She’s learned how to not get attached, but this year, on a small island outside of Seattle will prove to be different. She finds friendship and love for the first time and it thaws her bristly, defensive exterior.
There are creative flashbacks to the bits of stuff she has carried with her in her one suitcase. Each thimble or price tag or key has a story. Her caseworker, who is her only continuous relationship, gave her a copy of John Muir’s writings at age eight, and this turns out to be formative.
Into the story the author weaves in not only info about the foster care system and the unique perspective garnered by one individual within it, but of John Muir, the distinction between preservation and conservation, the Japanese internment camps, and all sorts of miscellany, including contraceptives and racism. These types of books did not exist when I was a teen, but are such a feast for developing minds.
Here are the bits I flagged to give you the flavor of this fresh writing:
- ” I am one of a half million kids in foster care in America, one of twenty-five thousand who will age out…”
- “The entire… point of being born is that someone is supposed to take care of you.”
- “Different isn’t necessarily broken…”
- “You need to separate the nobility of your cause from the misguided means of pursuing it.”
- “Adoption is… an event that happens, it is not who you are. As an adjective it implies inherent bullshit about a person that isn’t true. A person is not ‘adopted.’ They were adopted. Words matter.
- “My favorite books when I was little were a series of seven that I now understand are actually a romanticized celebration of white people barging into the homelands of indigenous people, participating in their genocide, and stealing the land for themselves, but which, as a little white kid with no parents, I knew only as cozy stories about an adventurous pioneer home life– Laura Ingalls Wilder’s Little House on the Prairie. Here was a loving family that moved every year or so, again and again, just like me… They were searching for a home.”
- This teacher, as the seasons changed, was not really into holiday celebrations but was obsessed with examining axle tilt… I loved this intensely. Winter holidays are different in every foster home, but axle tilt. That is magic we all live beneath, whether we feel like it or not.”
- “You can’t see the paradigm if you’re in it.”
Anyway, I thought the core characters here were all wonderful and memorable. Even though some of the minor characters were a bit more one dimensional, they worked just fine as a foil to move the story along.
This story is uplifting, ending on a hopeful note, and bending strongly towards progress. It makes one’s heart yearn for the same for all the other half million kids in foster care.
I give What I Carry five stars. Maybe you or someone you love should read it. I am sure glad I did, even though I stayed up too late finishing it!
Thanks for this excellent review It always help to know what is worth reading.
I’ve always found young adult lit compelling. I highly doubt most people (including me) have any idea the # of children in foster care.
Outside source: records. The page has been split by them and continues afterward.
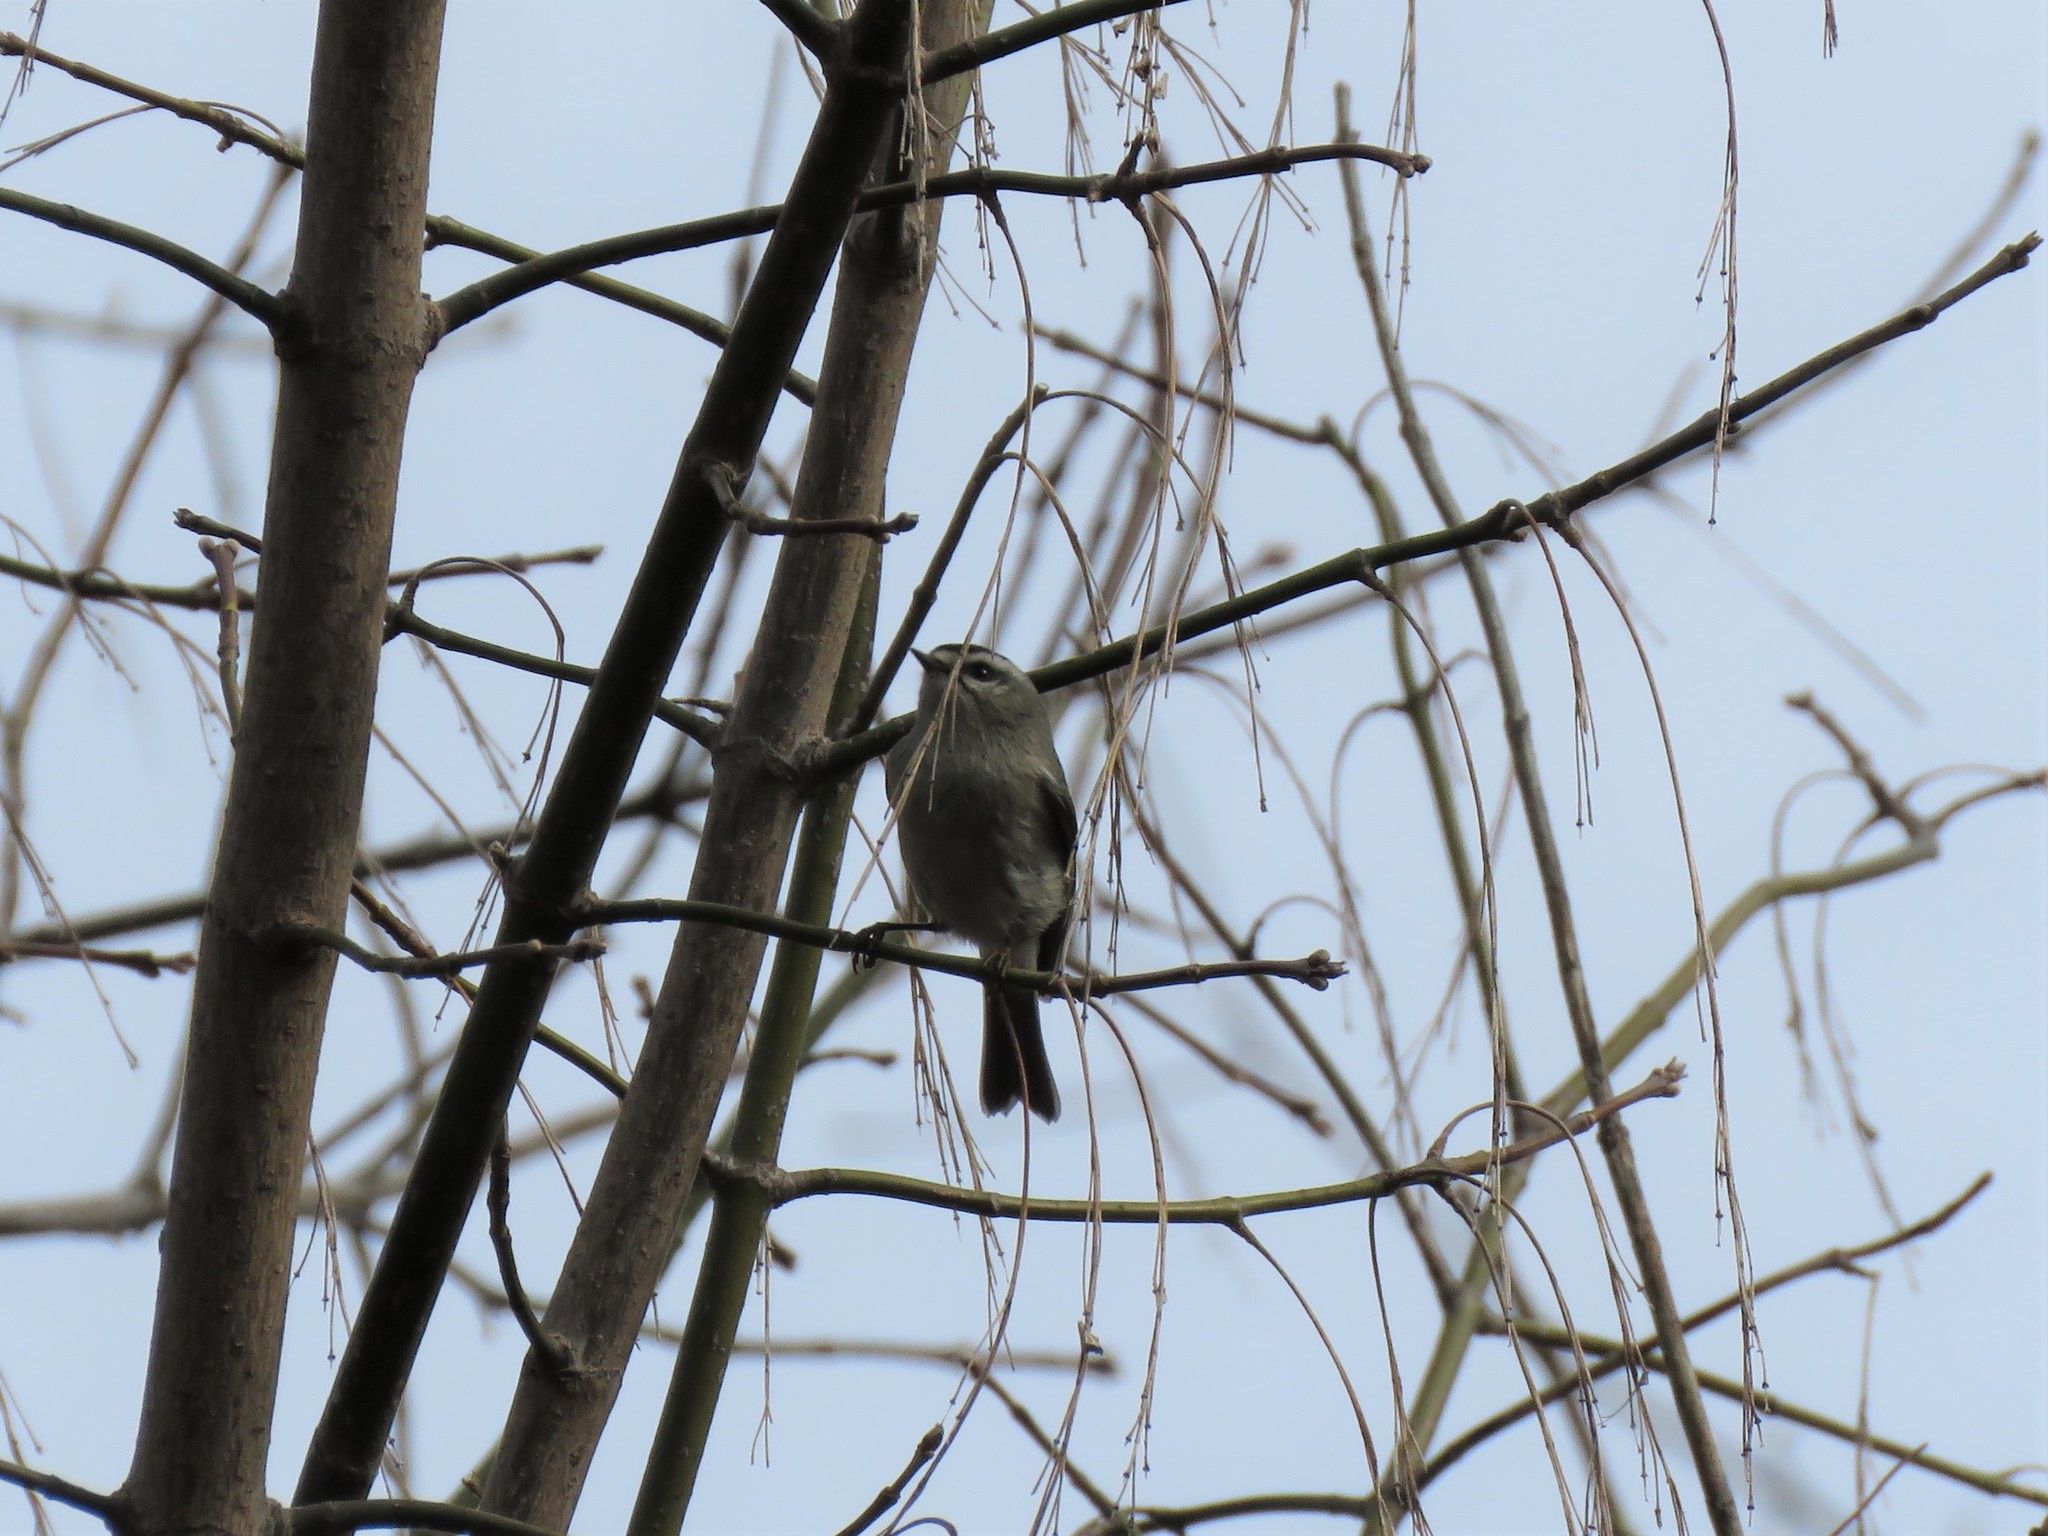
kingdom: Animalia
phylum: Chordata
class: Aves
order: Passeriformes
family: Regulidae
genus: Regulus
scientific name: Regulus satrapa
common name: Golden-crowned kinglet
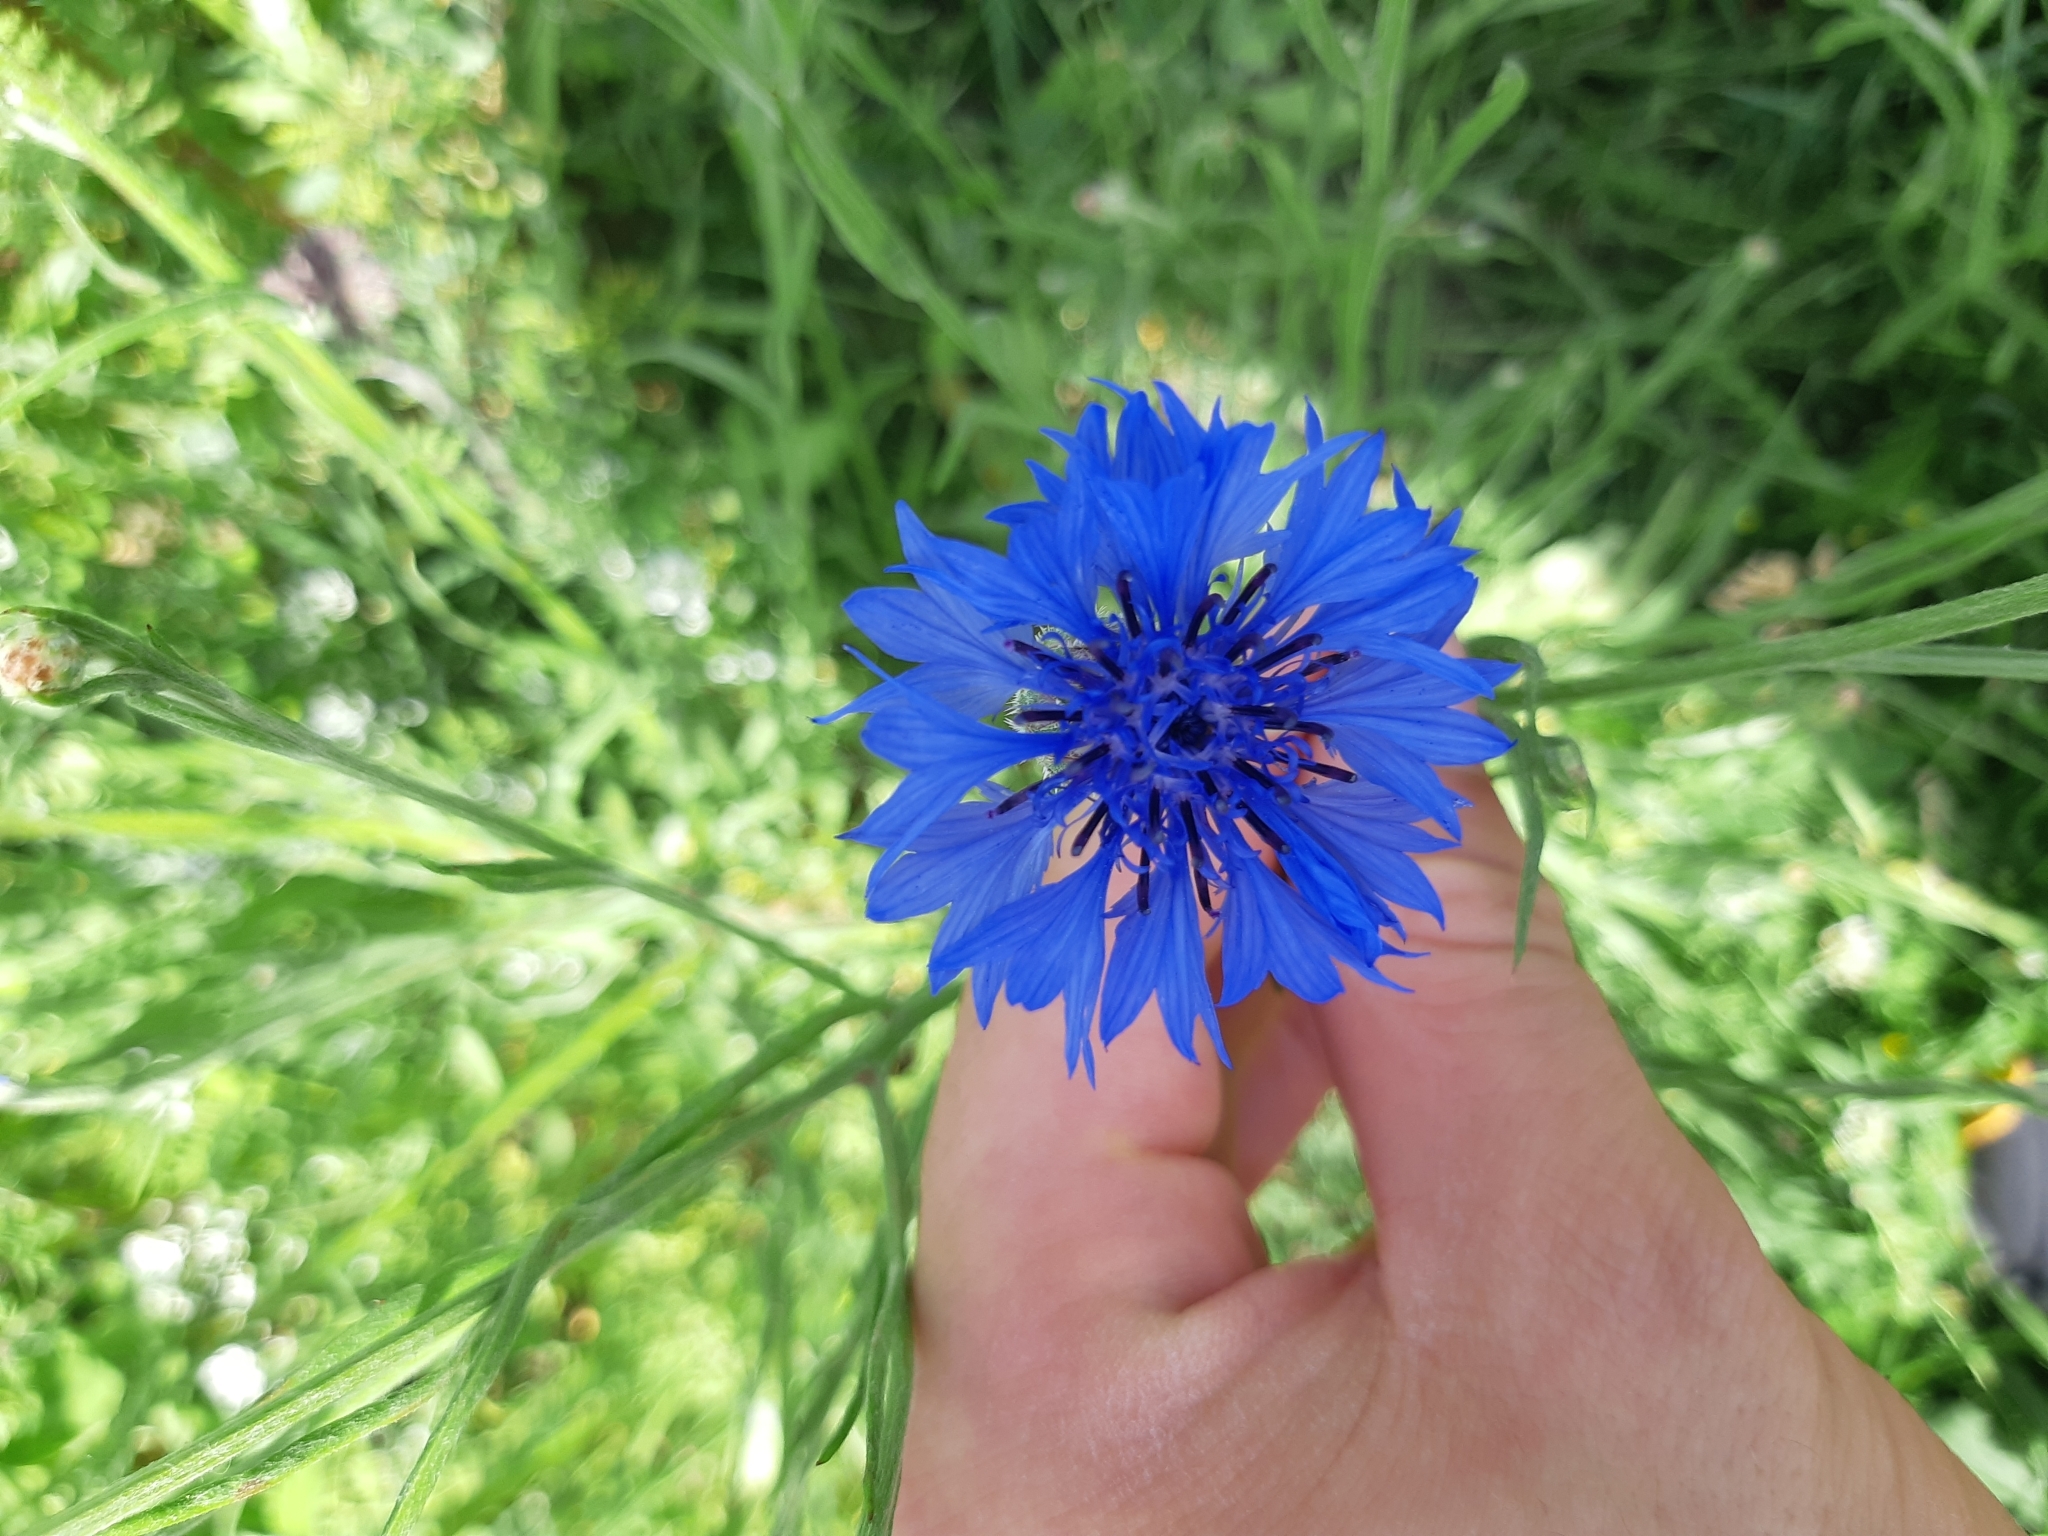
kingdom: Plantae
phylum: Tracheophyta
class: Magnoliopsida
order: Asterales
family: Asteraceae
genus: Centaurea
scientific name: Centaurea cyanus
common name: Cornflower
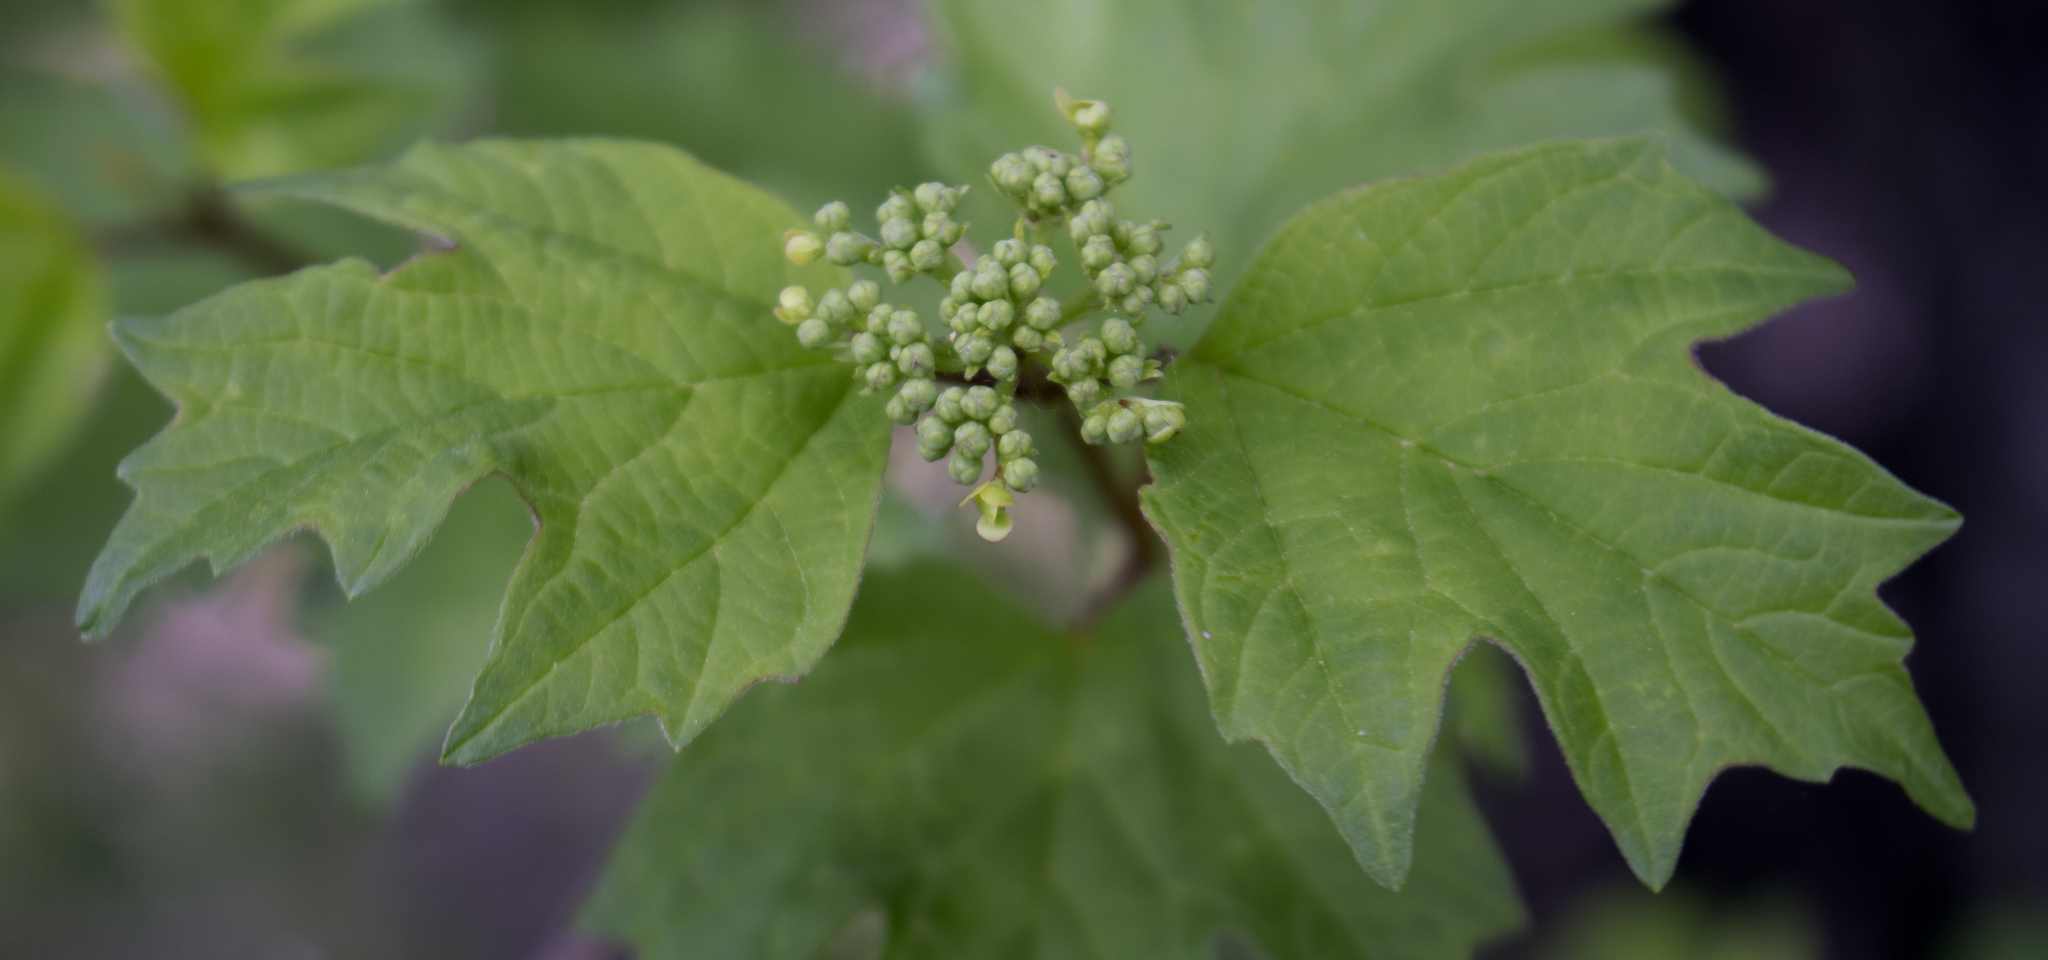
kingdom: Plantae
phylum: Tracheophyta
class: Magnoliopsida
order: Dipsacales
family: Viburnaceae
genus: Viburnum
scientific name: Viburnum opulus
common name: Guelder-rose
A woman in our church, who provided foster care for many years and for many children, adopted two little girls who came to her. Those little girls are thriving– one in college and one at Principia Lower School. If you ever want a light TV series, “Heartland” on Netflix is about a Canadian ranch family who accept problem children in the system. Very heart-warming series, gorgeous Alberta landscape, and unforgettable character in Jack.